The Best Poem Of Thomas O'Hagan

The Old Brindle Cow

OF all old memories that cluster round my heart,
With their root in my boyhood days,
The quaintest is linked to the old brindle cow
With sly and mysterious ways.
She'd linger round the lot near the old potato patch,
A sentinel by night and by day,
Watching for the hour when all eyes were asleep,
To start on her predatory way.

The old brush fence she would scorn in her course,
With turnips and cabbage just beyond,
And corn that was blooming through the halo of the night–
What a banquet so choice and so fond!
But when the stars of morn were paling in the sky
The old brindle cow would take the cue,
And dressing up her line she'd retreat beyond the fence,
For the old cow knew just what to do.

What breed did you say?
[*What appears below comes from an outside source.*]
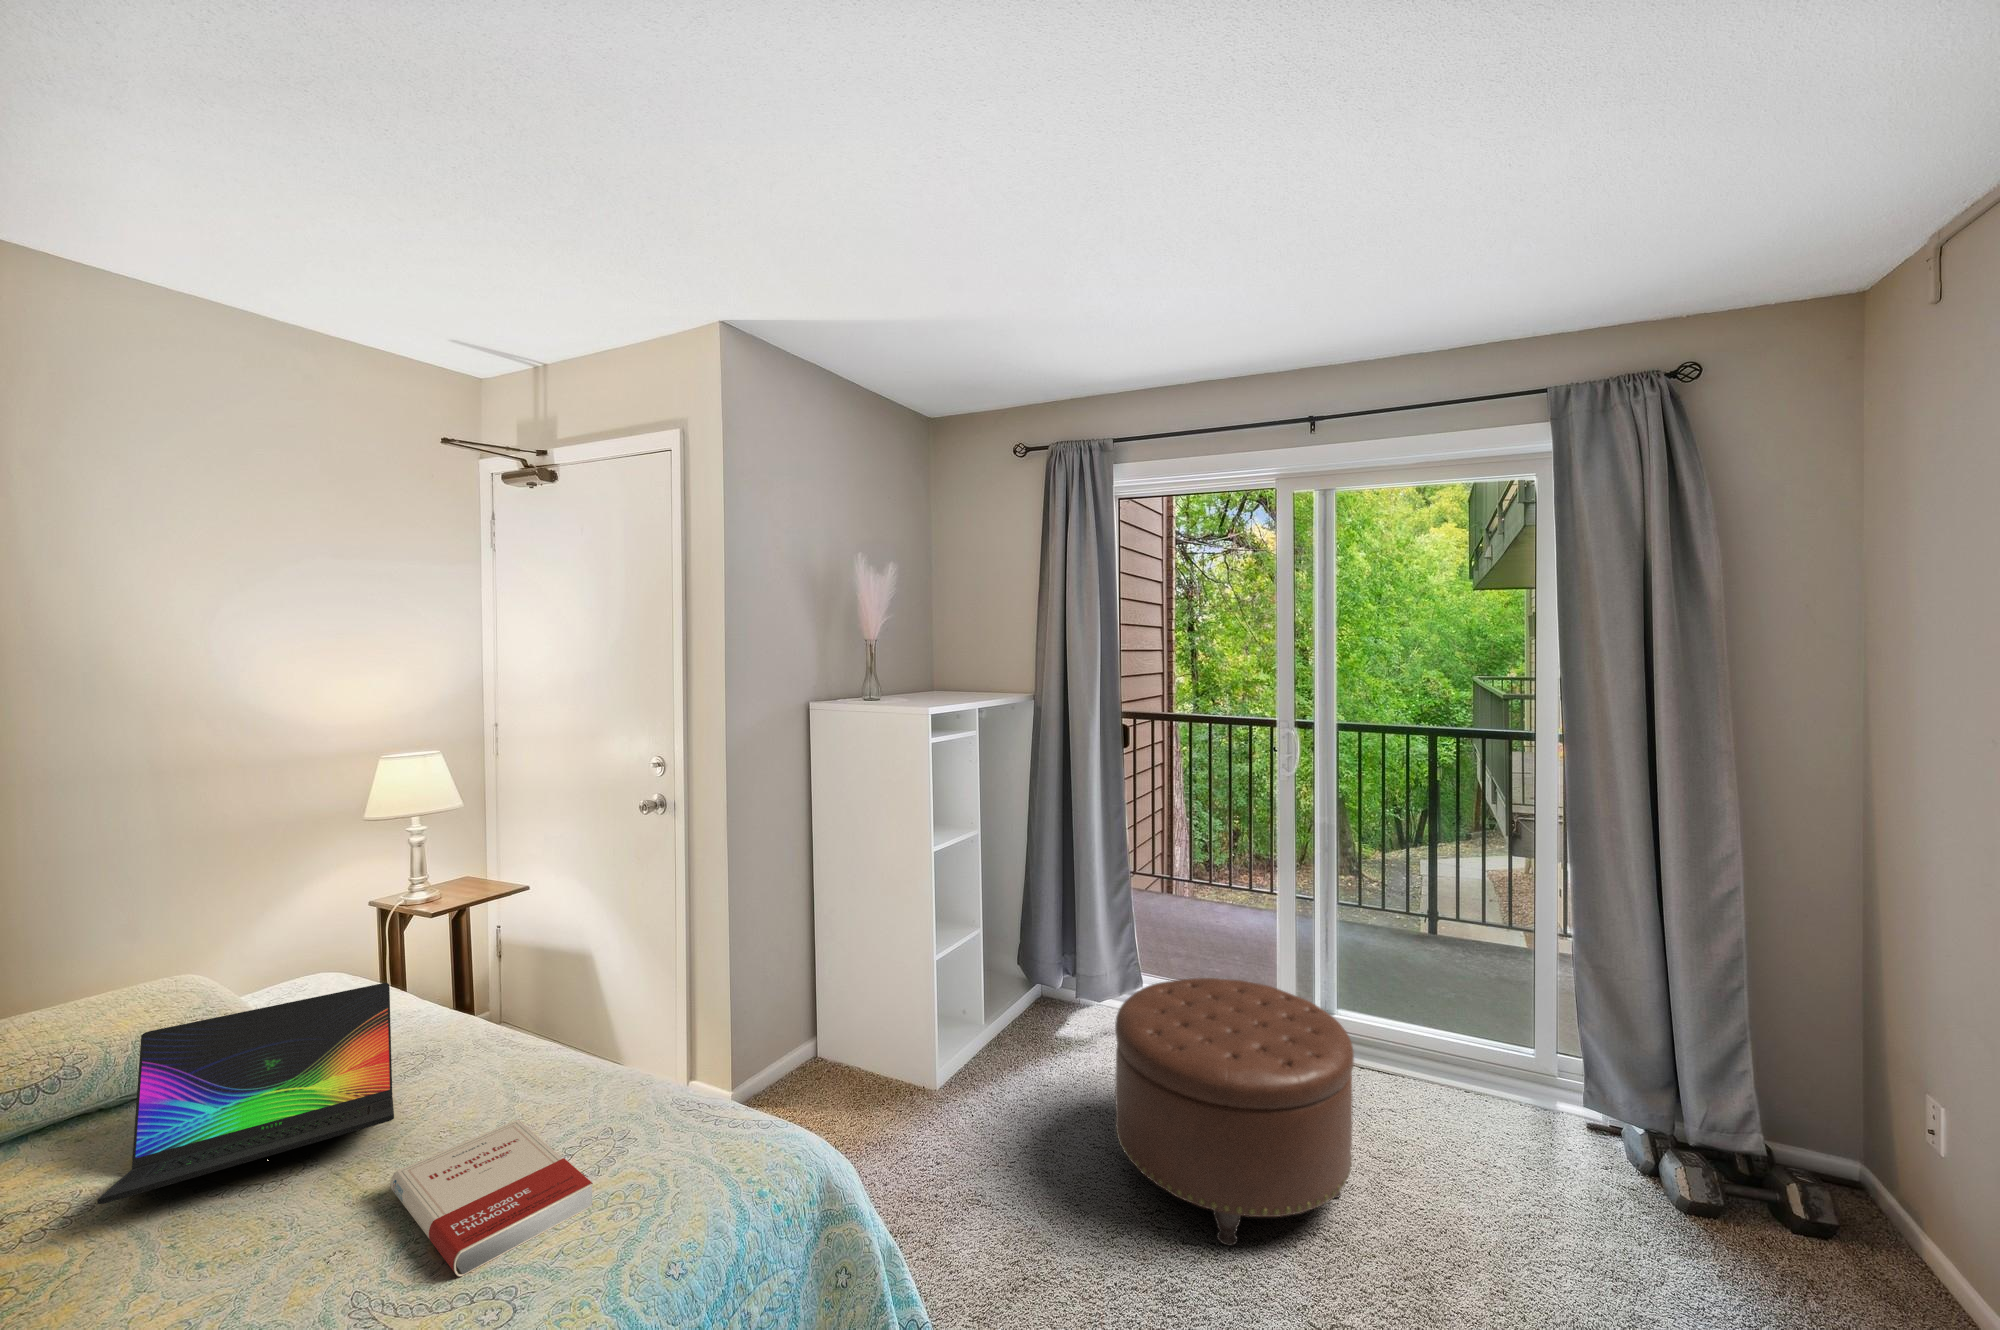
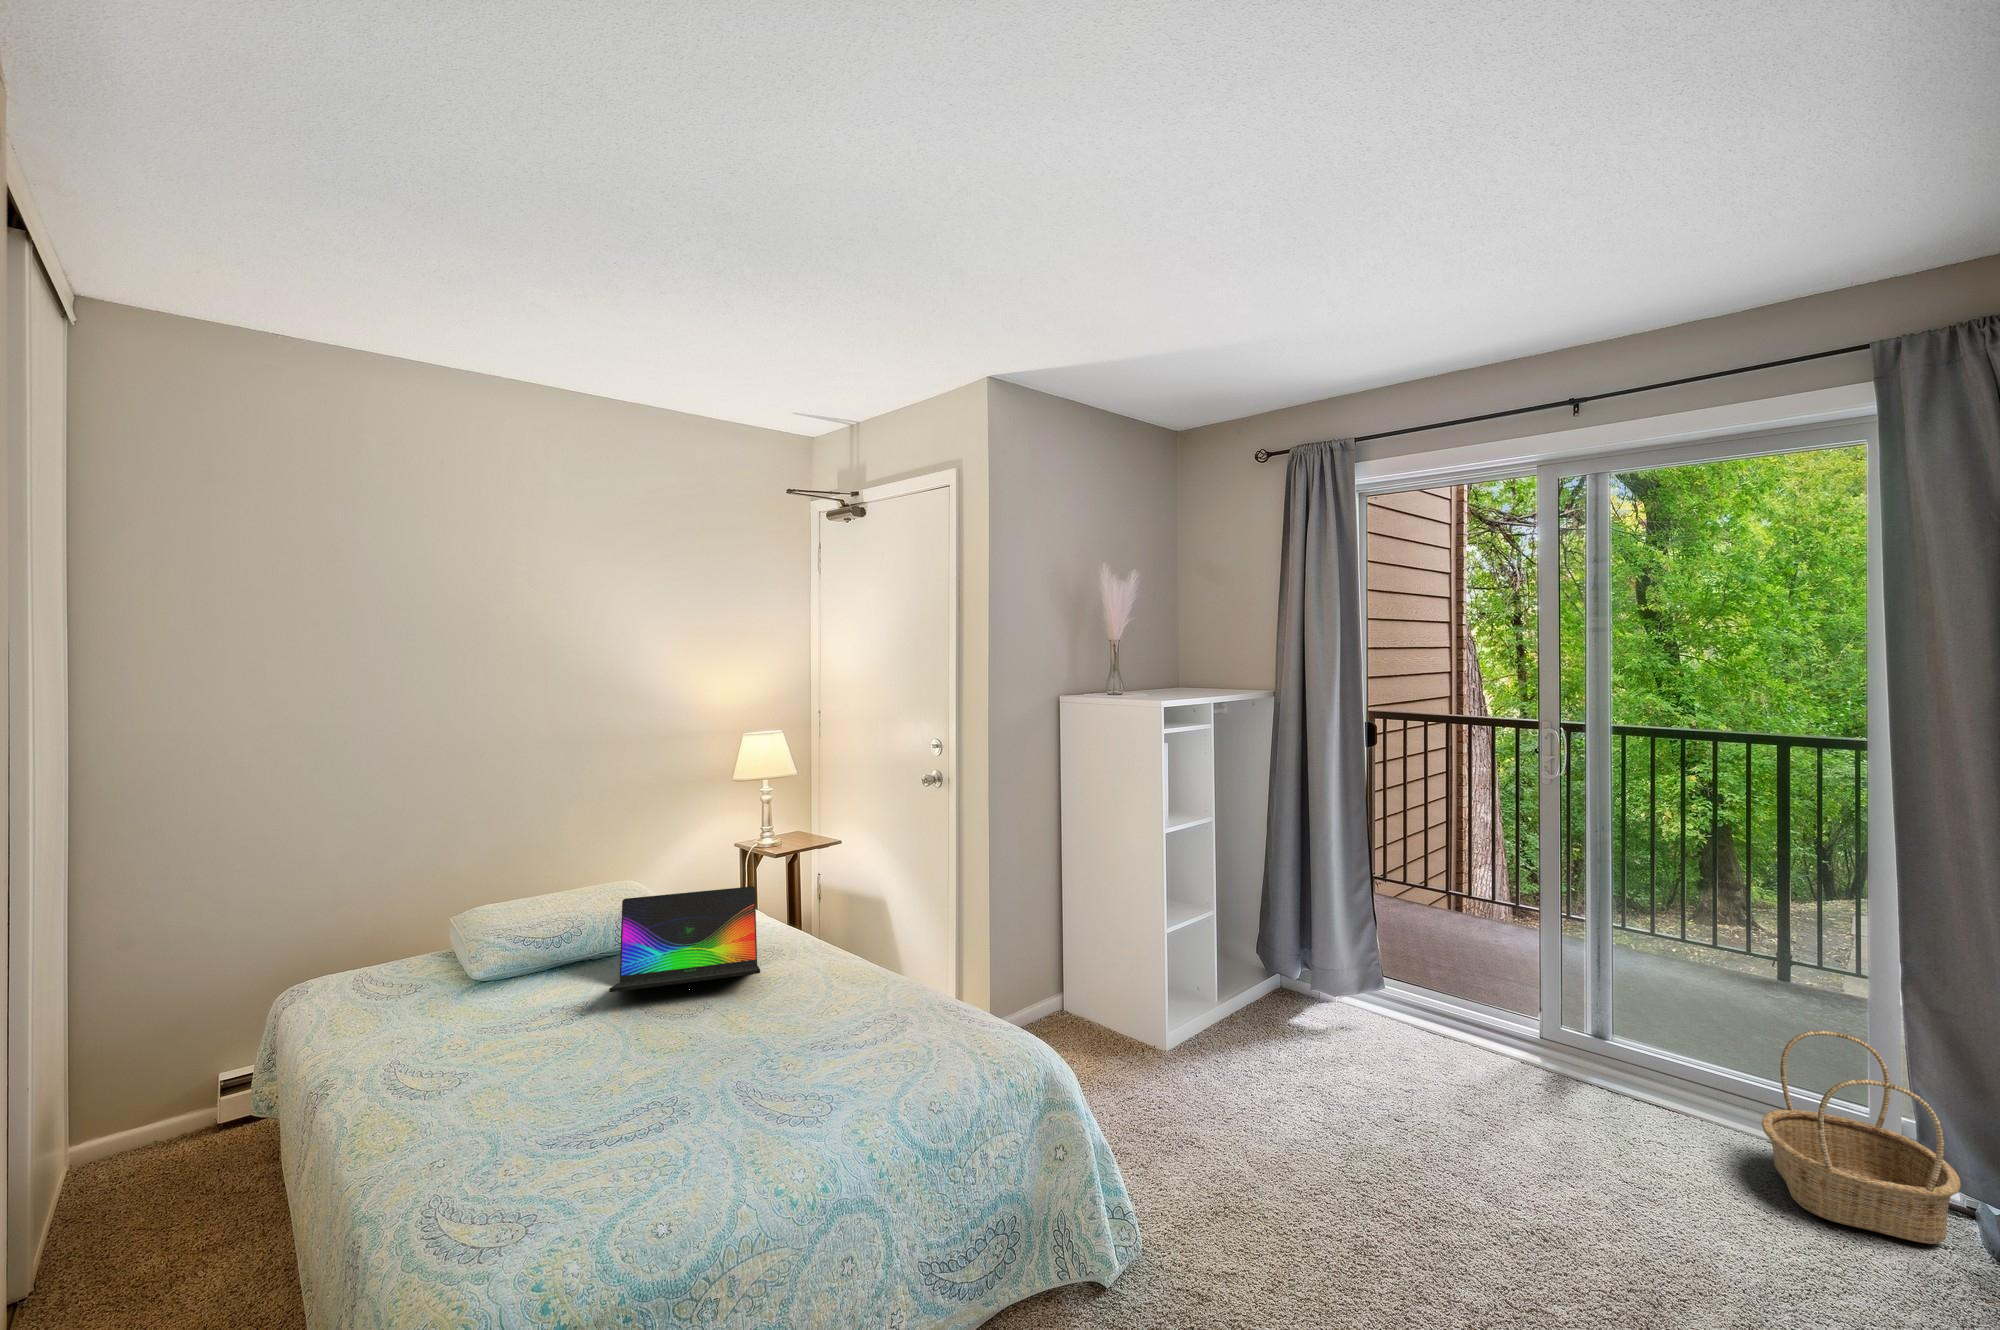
ottoman: present [1115,978,1354,1246] -> none [1330,975,1587,1223]
basket: none [1469,988,1617,1168] -> present [1761,1031,1961,1244]
book: present [391,1119,593,1276] -> none [760,985,882,1065]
Why the very best blood
That could flow in a democratic cow;
No herd-book could tell of the glory in her horns
Or whence came her pedigree or how:
She was Jersey in her milk and Durham in her build,
And Ayrshire when she happened in a row,
But when it came to storming the old 'slash' fence
She was simply the old brindle cow.

It seems but a day since I drove her to the gate
To yield up her rich and creamy prize;
For her theft at midnight hour she would yield a double dower,
With peace of conscience lurking in her eyes.



But she's gone–disappeared with the ripened years of time,
Whose memories my heart enthrall e'en now;
And I never hear a bell tinkling through the forest dell
But I think of that old brindle cow.